UNE ORGANISATION COÛTEUSE

Comment ces pays se retrouvent-ils avec de telles opportunités ? Tout simplement parce que le sport coûte cher. Géraldine Zeimers constate : « le sport a besoin d’argent pour se développer. Accueillir un événement de grande ampleur est très onéreux. Les pays ont de moins en moins tendance à vouloir organiser de tels événements. Cela laisse la place à des pays riches ayant moins de scrupules par rapport au respect des droits humains. » En effet, l’organisation de la Coupe du monde au Qatar a été estimée à 220 milliards de dollars, soit le mondial le plus cher de l’Histoire.
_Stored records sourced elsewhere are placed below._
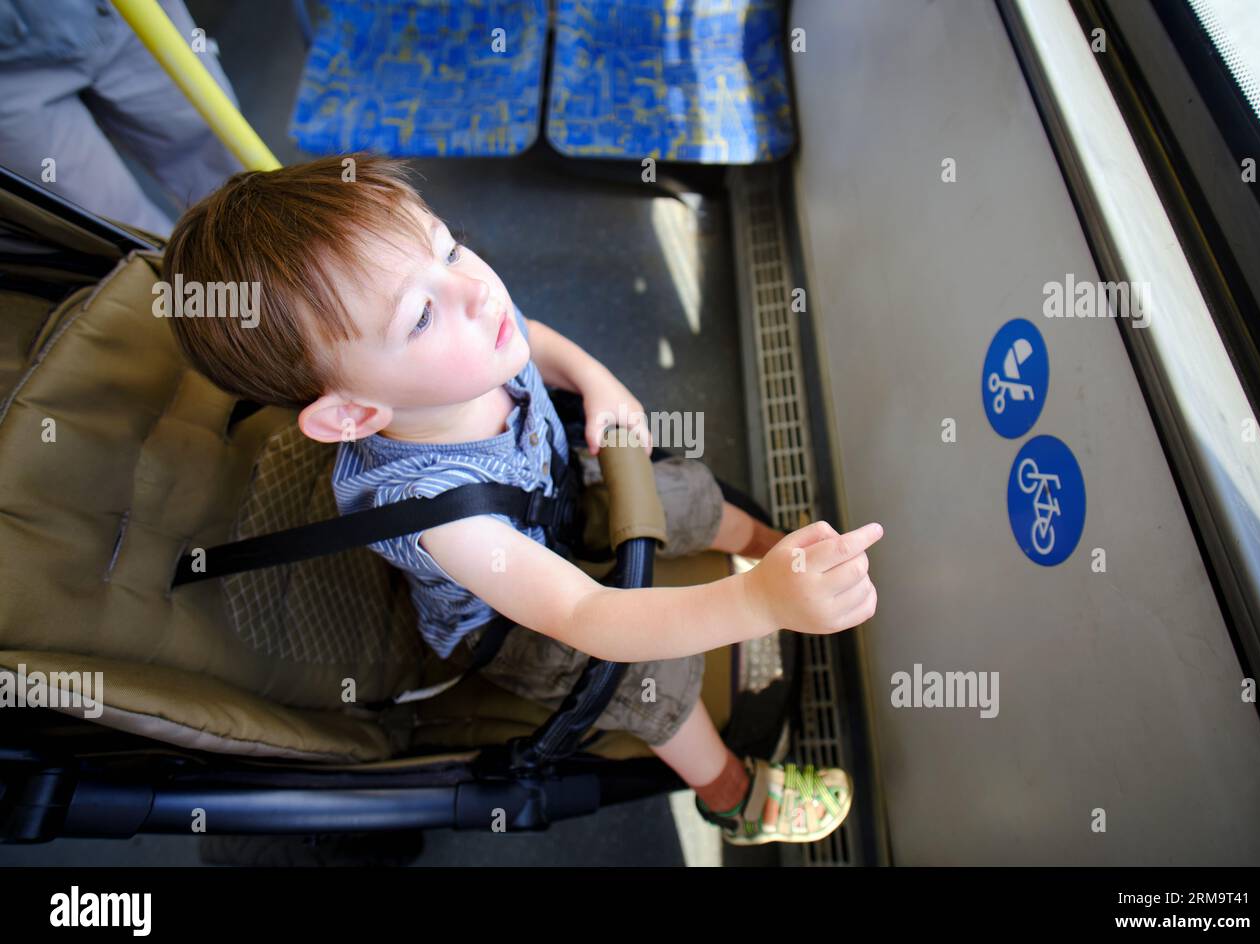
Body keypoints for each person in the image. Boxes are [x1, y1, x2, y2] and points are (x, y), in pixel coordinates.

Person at [160, 153, 885, 845]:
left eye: (449, 249)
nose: (476, 289)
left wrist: (595, 379)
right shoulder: (440, 512)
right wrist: (760, 606)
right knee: (643, 679)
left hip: (557, 487)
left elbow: (534, 339)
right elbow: (586, 615)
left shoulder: (473, 344)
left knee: (681, 494)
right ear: (353, 415)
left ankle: (769, 545)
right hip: (513, 619)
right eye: (420, 315)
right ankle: (732, 794)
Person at [0, 0, 245, 237]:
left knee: (219, 153)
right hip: (10, 73)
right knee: (104, 222)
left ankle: (268, 261)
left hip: (124, 15)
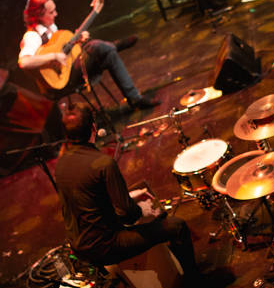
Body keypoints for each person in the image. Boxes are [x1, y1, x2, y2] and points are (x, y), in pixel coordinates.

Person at [55, 103, 197, 277]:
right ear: (94, 127)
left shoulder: (61, 163)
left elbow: (87, 200)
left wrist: (125, 200)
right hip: (106, 245)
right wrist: (140, 209)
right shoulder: (103, 163)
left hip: (78, 245)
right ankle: (194, 282)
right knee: (176, 226)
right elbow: (128, 214)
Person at [18, 0, 158, 109]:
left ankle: (135, 99)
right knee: (95, 46)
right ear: (38, 15)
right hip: (60, 83)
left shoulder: (52, 27)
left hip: (70, 69)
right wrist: (54, 56)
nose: (56, 14)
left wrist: (77, 40)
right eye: (51, 12)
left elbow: (66, 50)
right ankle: (116, 45)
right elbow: (24, 62)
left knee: (107, 54)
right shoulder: (32, 36)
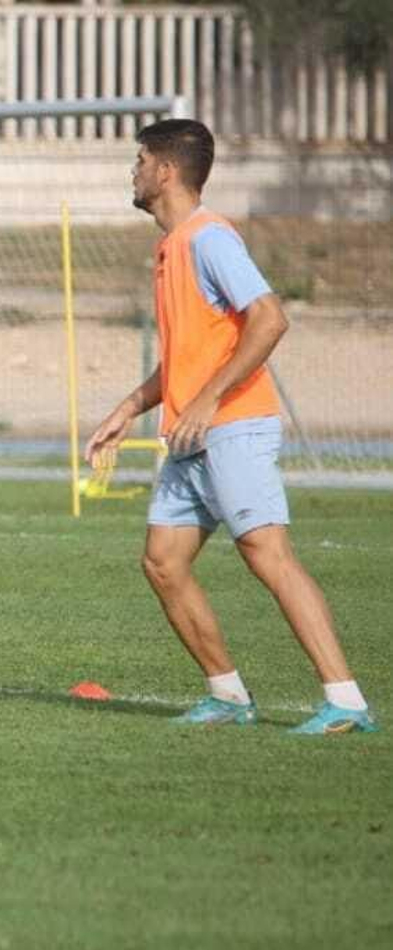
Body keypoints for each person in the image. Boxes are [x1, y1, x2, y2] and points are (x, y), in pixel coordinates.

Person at [85, 118, 377, 735]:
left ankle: (346, 700)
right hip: (193, 435)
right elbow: (188, 359)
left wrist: (209, 401)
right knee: (163, 562)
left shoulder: (209, 238)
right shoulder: (171, 247)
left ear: (165, 171)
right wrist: (126, 410)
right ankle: (227, 695)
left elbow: (269, 319)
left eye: (139, 160)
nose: (132, 172)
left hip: (233, 426)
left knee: (267, 555)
De plus, les règles autour de l’organisation de ces événements et des rachats ne sont pas sévères quant à la nature du pays hôte ou de l’acquéreur. « On n’est pas très regardant sur les profils des pays : peu importe que les organisateurs ou acheteurs soient peu respectueux des droits humains, on leur laisse l’occasion de briller ».

Une solution serait d’avoir plus de rigueur dans le cahier des charges utilisé pour poser une candidature. « Les comités internationaux devraient contrôler la manière dont ils souhaitent que le sport se développe et dans quels pays. Mais à l’heure actuelle, il n’y a que très peu de considération de la place accordée aux droits humains. C’est un problème de gouvernance dans ces organisations. Et tant que cela n’est pas réglé, on va continuer de voir ces pays postuler et être sélectionné », précise Géraldine Zeimer. Un sens dans lequel abonde Amnesty International, qui demande notamment que soient appliquées les normes les plus strictes en matière de droits humains lors de l’évaluation des candidatures, un processus devant mener au rejet de toute candidature qui n’établit pas de manière crédible la manière dont les risques graves pesant sur ces mêmes droits seront évités.